On the other hand, I was a teacher too. I worked for seven years as a kindergarten instructor in NYC. Then we moved to NJ to be closer to my parents and I had my second son. I was commuting on a good day 45 minutes – on a bad day up to two hours. I could not take the stress of it.
I have not had an opportunity in ten years to become appointed. I subbed for a while – but there was no respect from other teachers, the kids, parents or administrators. It started getting to me. Right now, about the best I can do is teaching online.

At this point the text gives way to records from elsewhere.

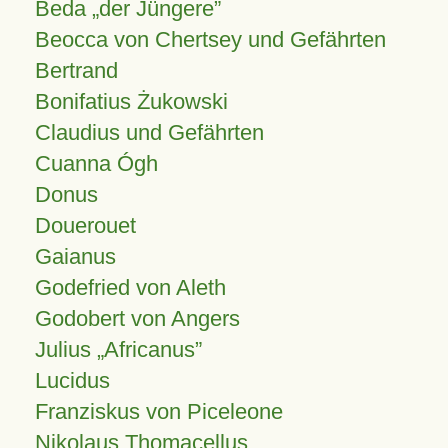
Beda „der Jüngere”
Beocca von Chertsey und Gefährten
Bertrand
Bonifatius Żukowski
Claudius und Gefährten
Cuanna Ógh
Donus
Douerouet
Gaianus
Godefried von Aleth
Godobert von Angers
Julius
Africanus
Lucidus
Franziskus von Piceleone
Nikolaus Thomacellus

I hold onto this because I do care about education and learning.
CaileighChandler
June 22nd, 2012
3:19 pm
to me, you are mrs. kohanim, my ninth grade english teacher. the first one who actually wanted me to learn the material–to get it–not just memorize it and forget it after the school year. you pushed me, to learn, to grow, to better myself. you played the devil’s advocate in debate to push me on what i truly believed and supported, where i stood on issues. up until your class, writing was a chore that cramped my hand and nothing more. you taught me to write what i know, who i am, what i believe and the world around me because without heart and a person behind the writing, why does it matter? you taught me that i have a voice–to be used, expressed, and heard–and that was something no teacher had ever shown me before. up until you mrs. kohanim, i felt like just another student whose papers and name would be thrown away at the end of the year. so many times i walked by teachers in the hallway who couldn’t even remember my face, let alone my name, but you remembered my name, and you smiled every time i said hey. you mrs. kohanim, inspired me to be more than a statistic, more than just a test score. you have me a beautiful outlet to express myself and to find who i am. all because you cared about me, not just the “education.” so please please don’t think that everything you’ve done has been for not, because you truly did impact my life mrs. kohanim, and i could never thank you enough!